• [EXCERPT PROVIDED]

# John 7.53-8.11--How to Handle from the Pulpit (as Opposed to the Seminary Class)



## kevin.carroll (Feb 9, 2010)

Josh Walker, over at Bring the Books, has an interesting post on this notorious passage.

He follows Carson/Moo in saying it is not Scripture, a position I am unwilling to take for a variety of reasons. My question to you preaching types out there is, how do you handle issues like this when preaching verse-by-verse?

Back in the "glory days," when everyone had a KJV, issues like this were not issues. But now, when you have various translations relegating the passage to a footnote or, worse, set off by brackets and reader advisories, it seems that you cannot ignore the textual problem.

I found Calvin helpful:



> It is plain enough that this passage was unknown anciently to the Greek Churches; and some conjecture that it has been brought from some other place and inserted here. But as it has always been received by the Latin Churches, and is found in many old Greek manuscripts, and contains nothing unworthy of an Apostolic Spirit, there is no reason why we should refuse to apply it to our advantage.



Thoughts?


----------



## rbcbob (Feb 9, 2010)

Some of your people will (likely) be holding in their laps a version which calls the passage into question. Saying nothing about the dispute will tend to leave them unsettled in their hearts. State as briefly as possible your convictions and then let the Word of God have free course.


----------



## kevin.carroll (Feb 9, 2010)

That's kind of my thought too, Bob. Thanks.


----------



## KMK (Feb 9, 2010)

I would just say something along the lines of Calvin and get on with it. Until the church as a whole comes to a different conclusion, I don't think we need to apologize for trusting in the same Scripture that the writers of our confession trusted in.


----------



## Contra_Mundum (Feb 9, 2010)

Here's my simple course: *Do I hear the Voice of my Shepherd in it?* We may receive the Word on abundant witnesses and testimonies, but the infallible assurance that we are in possession of the Word of God is the Holy Spirit himself (who bears witness with our spirit), speaking IN Scripture, that it IS Scripture.


----------



## Jerusalem Blade (Feb 9, 2010)

Kevin,

I would mention in passing — while expositing the passage — that the evidence thoroughly convinces me the modern critics have it wrong, and I would be glad to meet with anyone later to discuss it.

• [WHAT TO DO]
A – In the thread on preaching John 7.53-8.11, whom does Josh Walker follow in saying the passage is not Scripture?
B – From the thread on preaching John 7.53-8.11, extract the text between "I would just" and "it IS Scripture.", inclusive.

• [PROVIDED MATERIAL]
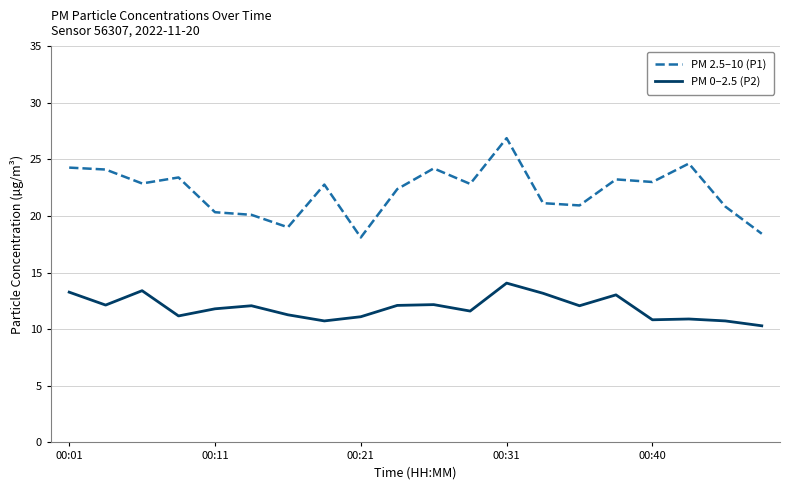

What is the difference between the maximum and minimum values in the PM 2.5–10 (P1) series?

8.8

• [ANSWER LIST]
A – Carson/Moo

B –
I would just say something along the lines of Calvin and get on with it. Until the church as a whole comes to a different conclusion, I don't think we need to apologize for trusting in the same Scripture that the writers of our confession trusted in.


----------



## Contra_Mundum (Feb 9, 2010)

Here's my simple course: *Do I hear the Voice of my Shepherd in it?* We may receive the Word on abundant witnesses and testimonies, but the infallible assurance that we are in possession of the Word of God is the Holy Spirit himself (who bears witness with our spirit), speaking IN Scripture, that it IS Scripture.